A la différence du peuplement hollandais et allemand, surtout composée de paysans sans terre ou de mercenaires que la fin de la Guerre de 30 ans (1618-1648) avait privés d’emploi, les huguenots, qui avaient fui leur pays pour cause de persécution religieuse, appartenaient pour la plupart à la moyenne bourgeoisie. Un quart d’entre eux, portait un nom à particule.

Des terres à défricher et à cultiver

Pour quelles raisons la Compagnie des Indes orientales fit-elle appel aux huguenots ? D’abord pour venir en aide à des coreligionnaires dans le besoin, ce qui correspondait aux préceptes religieux de la compagnie. La deuxième était évidemment plus intéressée : il était devenu indispensable de développer l’agriculture pour ravitailler les navires, et surtout lancer la culture de la vigne, dont les premières tentatives avaient échoué.

Le vin, qui se conservait mieux que l’eau, était une denrée précieuse pour les voyages maritimes. Pour le recrutement de volontaires pour partir pour la lointaine colonie, des compétences en la matière étaient un fort atout. Un grand nombre de ces huguenots étaient originaires du Languedoc, du Saintonge ou de Provence, régions où la viticulture constituait une longue tradition.
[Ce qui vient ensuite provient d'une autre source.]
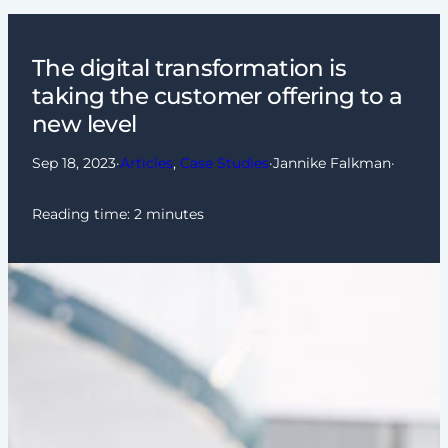
The digital transformation is
taking the customer offering to a
new level
Sep 18, 2023
·
Articles
, 
Case Studies
·
Jannike Falkman
·
Reading time:
2
minutes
"Les conditions d’embarquement définies par la Compagnie étaient sévères : aucun bagage n’était autorisé ; le voyage était gratuit, à condition d’obéir aux règles, dont l’obligation de rester au Cap au moins cinq ans, délai au bout duquel le retour était permis mais payant. Les huguenots avaient la promesse de recevoir en arrivant autant de terres qu’ils pourraient en cultiver, en pratique, ils reçurent (...) de 15 à 30 hectares - ainsi que les outils et les semences nécessaires", écrit Tristan d'Albis pour le site du Musée du Mémorial huguenot de Franschhoek (le "coin des Français"). "Ceux-ci furent installés à une soixantaine de kilomètres au nord-est du Cap entre Paarl et ce qui devait devenir Franschhoek (...). La terre était fertile, mais très sauvage et il fallait 3 ans au moins pour la défricher. En outre, les promesses d’aide en matériels furent loin d’être toutes tenues."

Se fondre dans la culture Boer 

Ce que la Compagnie avait en tête, c’était de voir les huguenots s’assimiler et devenir de "bons paysans hollandais", alors que les Français tenaient à conserver leur langue et leurs traditions. "Tant que le pasteur Pierre Simon, venu avec ses ouailles, fut présent, la cohésion entre huguenots fut maintenue. Mais, après son départ, la Compagnie interdit bientôt aux nouveaux arrivants d’avoir des pasteurs et des instituteurs français. Le résultat fut – fait unique dans l’émigration française – qu’en moins de deux générations, vers 1730, la langue française avait disparu", écrit Tristan d'Albis. Ce qui n’a pas empêché cette minorité de devenir, par la suite, très influente dans le pays.